O genoma de quem ultrapassou os 100 anos

Noutra vertente do estudo, o grupo de investigadores da USP sequencia os genomas dos idosos centenários, permitindo a identificação de possíveis genes protetores contra doenças associadas ao envelhecimento, como a doença de Alzheimer, outras formas de demência e a perda de massa muscular.

“Sabemos que manter um estilo de vida saudável é fundamental para um envelhecimento com qualidade de vida.

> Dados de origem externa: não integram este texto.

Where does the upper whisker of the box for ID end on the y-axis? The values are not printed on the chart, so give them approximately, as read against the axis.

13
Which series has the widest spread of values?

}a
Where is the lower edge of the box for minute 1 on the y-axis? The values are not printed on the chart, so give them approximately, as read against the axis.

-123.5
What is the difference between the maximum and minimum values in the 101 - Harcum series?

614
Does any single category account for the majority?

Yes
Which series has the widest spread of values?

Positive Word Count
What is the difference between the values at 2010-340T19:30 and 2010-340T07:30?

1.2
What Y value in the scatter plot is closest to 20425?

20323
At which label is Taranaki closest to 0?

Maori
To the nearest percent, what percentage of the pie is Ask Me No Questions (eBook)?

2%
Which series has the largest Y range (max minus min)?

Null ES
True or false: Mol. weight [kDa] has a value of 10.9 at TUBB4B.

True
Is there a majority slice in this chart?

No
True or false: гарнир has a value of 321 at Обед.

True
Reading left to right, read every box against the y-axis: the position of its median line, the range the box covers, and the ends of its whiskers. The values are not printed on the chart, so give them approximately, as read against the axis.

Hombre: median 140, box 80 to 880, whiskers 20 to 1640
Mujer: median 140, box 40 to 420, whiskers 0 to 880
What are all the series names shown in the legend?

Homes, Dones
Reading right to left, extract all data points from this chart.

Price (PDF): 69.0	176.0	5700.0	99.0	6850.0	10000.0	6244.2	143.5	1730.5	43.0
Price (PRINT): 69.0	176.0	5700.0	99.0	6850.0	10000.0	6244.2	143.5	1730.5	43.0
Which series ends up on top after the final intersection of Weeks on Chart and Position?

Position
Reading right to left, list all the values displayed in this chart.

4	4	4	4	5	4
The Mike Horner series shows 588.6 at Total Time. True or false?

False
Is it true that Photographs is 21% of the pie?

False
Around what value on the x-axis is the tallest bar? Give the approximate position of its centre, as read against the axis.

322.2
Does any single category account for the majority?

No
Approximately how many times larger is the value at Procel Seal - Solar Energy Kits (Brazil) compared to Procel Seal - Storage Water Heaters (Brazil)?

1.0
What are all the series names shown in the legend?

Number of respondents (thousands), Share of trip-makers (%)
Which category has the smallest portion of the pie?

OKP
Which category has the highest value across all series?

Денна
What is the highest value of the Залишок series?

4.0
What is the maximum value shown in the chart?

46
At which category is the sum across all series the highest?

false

No entanto, também sabemos que, após os 90 anos, a genética é muito mais determinante do que o ambiente”, explica a cientista Zatz.

A diversidade genética encontrada nestes indivíduos “é algo sem precedentes no mundo, pois possuem uma variabilidade genética muito elevada devido à miscigenação [brasileira]. Isto pode permitir-nos identificar um maior número de genes protetores [do que outras investigações do género]”, destaca, referindo a importância da iniciativa. Os primeiros resultados deverão ser divulgados em breve.

Sem qualquer ligação à investigação brasileira, cientistas do Instituto Karolinska (KI), na Suécia, estão a conduzir uma experiência semelhante através da recolha de sangue de idosos. No entanto, a variabilidade genética no país é significativamente menor, o que pode comprometer a aplicabilidade dos achados noutras populações.